Archives

  • 2019-07
  • 2019-08
  • 2019-09
  • 2019-10
  • 2019-11
  • 2020-03
  • 2020-07
  • 2020-08
  • 2021-03
  • br Randomisation and masking br Two types of randomisations

    2019-09-23


    2.2. Randomisation and masking
    Two types of randomisations were used: randomisation before consent (Zelen-type effectiveness design in Sweden, Finland, and Italy) and randomisation after consent (efficacy design in the other countries). Randomisation was done by computer-generated random numbers, with eligible participants identified in Kainic acid registers. Trial group allocation was masked for determination of the main outcome.

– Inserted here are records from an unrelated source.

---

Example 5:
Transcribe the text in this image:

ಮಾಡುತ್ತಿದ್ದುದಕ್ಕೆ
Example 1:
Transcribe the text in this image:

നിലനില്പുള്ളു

    The primary outcome was PCa mortality. For deceased men with PCa, medical records were evaluated by a cause of death (COD) committee using a standardised flow-chart to establish the COD [7]. The COD committee was masked regarding the randomisation arm. Official CODs were used in Finland since 2003 after demonstrating a very high concordance with that obtained by the local COD committee [8]. PCa
    incidence[4T$DIF]and vital status were[13T$DIF] monitored[14T$DIF] regularly[15T$DIF] in[16T$DIF] all[17T$DIF] randomised[18T$DIF] [19T$DIF] men and reported biannually to the central database. For men with PCa, TNM stage, PSA, Gleason score, and primary treatment were abstracted from medical records. A scientific committee established quality criteria and other committees monitored the conduct, progress of the trial, PSA harmonisation, and assignment of Gleason grades [5]. This report includes follow-up through December 31, 2014 or a maximum of 16 yr after randomisation.

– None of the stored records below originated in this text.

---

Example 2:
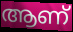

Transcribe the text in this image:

ആണ്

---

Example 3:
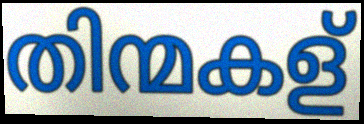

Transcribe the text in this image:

തിന്മകള്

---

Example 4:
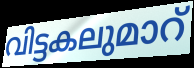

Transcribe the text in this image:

വിട്ടകലുമാറ്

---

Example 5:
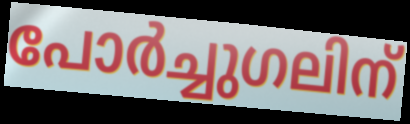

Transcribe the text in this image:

പോർച്ചുഗലിന്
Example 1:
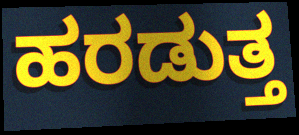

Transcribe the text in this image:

ಹರಡುತ್ತ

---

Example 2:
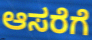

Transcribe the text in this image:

ಆಸರೆಗೆ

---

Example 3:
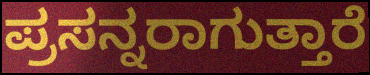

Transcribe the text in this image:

ಪ್ರಸನ್ನರಾಗುತ್ತಾರೆ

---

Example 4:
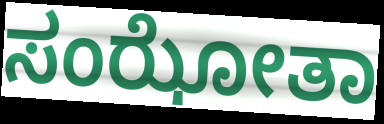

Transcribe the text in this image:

ಸಂಝೋತಾ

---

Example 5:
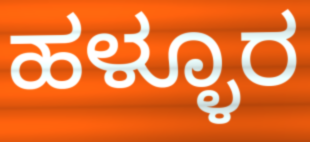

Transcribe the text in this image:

ಹಳ್ಳೂರ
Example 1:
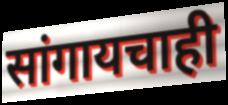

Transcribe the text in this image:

सांगायचाही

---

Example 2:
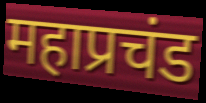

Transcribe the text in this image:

महाप्रचंड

    2.4. Statistical analysis
    The primary analysis evaluated PCa mortality and focused on the core age group of men 55–69–yr old, with follow-up through 2014 truncated at 9, 11, 13, and 16 yr. The main analysis was carried out according to the intention-to-screen principle, that is, comparing groups formed by randomisation (regardless of assignment compliance). Incidence and mortality rates, and risks were calculated by dividing the number of events by the number of person years and the number of men, respectively. Rate ratios (RRs; ratio of incidence per person year), risk ratios (ratio of incidence per man), and the corresponding differences were calculated using Poisson regression analysis, with the control arm for Finland weighted by 1:1.5 due to unequal allocation (agreed upon when Finland joined the trial). Confidence intervals (CIs) for rate and risk differences were calculated by Wald’s method, with standard errors derived by the delta method. For the number needed to invite (NNI), the CIs were derived as 1 over the intervals for the differences in the risk of PCa mortality. The p values are two sided. No adjustment of significance for alpha-spending in sequential analyses was applied because the present analysis is protocol based and not driven by statistical significance [9,10]. The NNI to avert one PCa death was calculated as the inverse of the absolute risk difference in PCa deaths. The number needed to detect (NND) was defined as the NNI multiplied by the excess incidence of PCa in the screening group. Both the graphs on cumulative PCa incidence and mortality in the control and screening arms, and the graph on survival after screen-detected PCa are based on Nelson-Aalen estimates of survival.]FID$T6[Cumulative incidence and mortality curves adjusted for the competing risk of death of other causes follow the approach described in the study of Kalbfleisch and Prentice [11].
    In a secondary analysis, PCa mortality was assessed from diagnosis in those men diagnosed within the programme. Men with screen-detected 
    cancer in round 1 were compared with screen-detected men during subsequent screening rounds. Cox regression analysis was used.
    To evaluate the effect of attending at least one screening round, adjusted RRs were calculated with adjustment for nonparticipation [12]. The proportion of complete nonattendees (ie, never participating) in the screening group and the PCa mortality among them were calculated. The control group is then considered to consist of a nonattender part of the same size and the same PCa mortality rate as the nonattender part of the screening group, allowing us to calculate the adjusted mortality rate among those hair bulb participated at least once.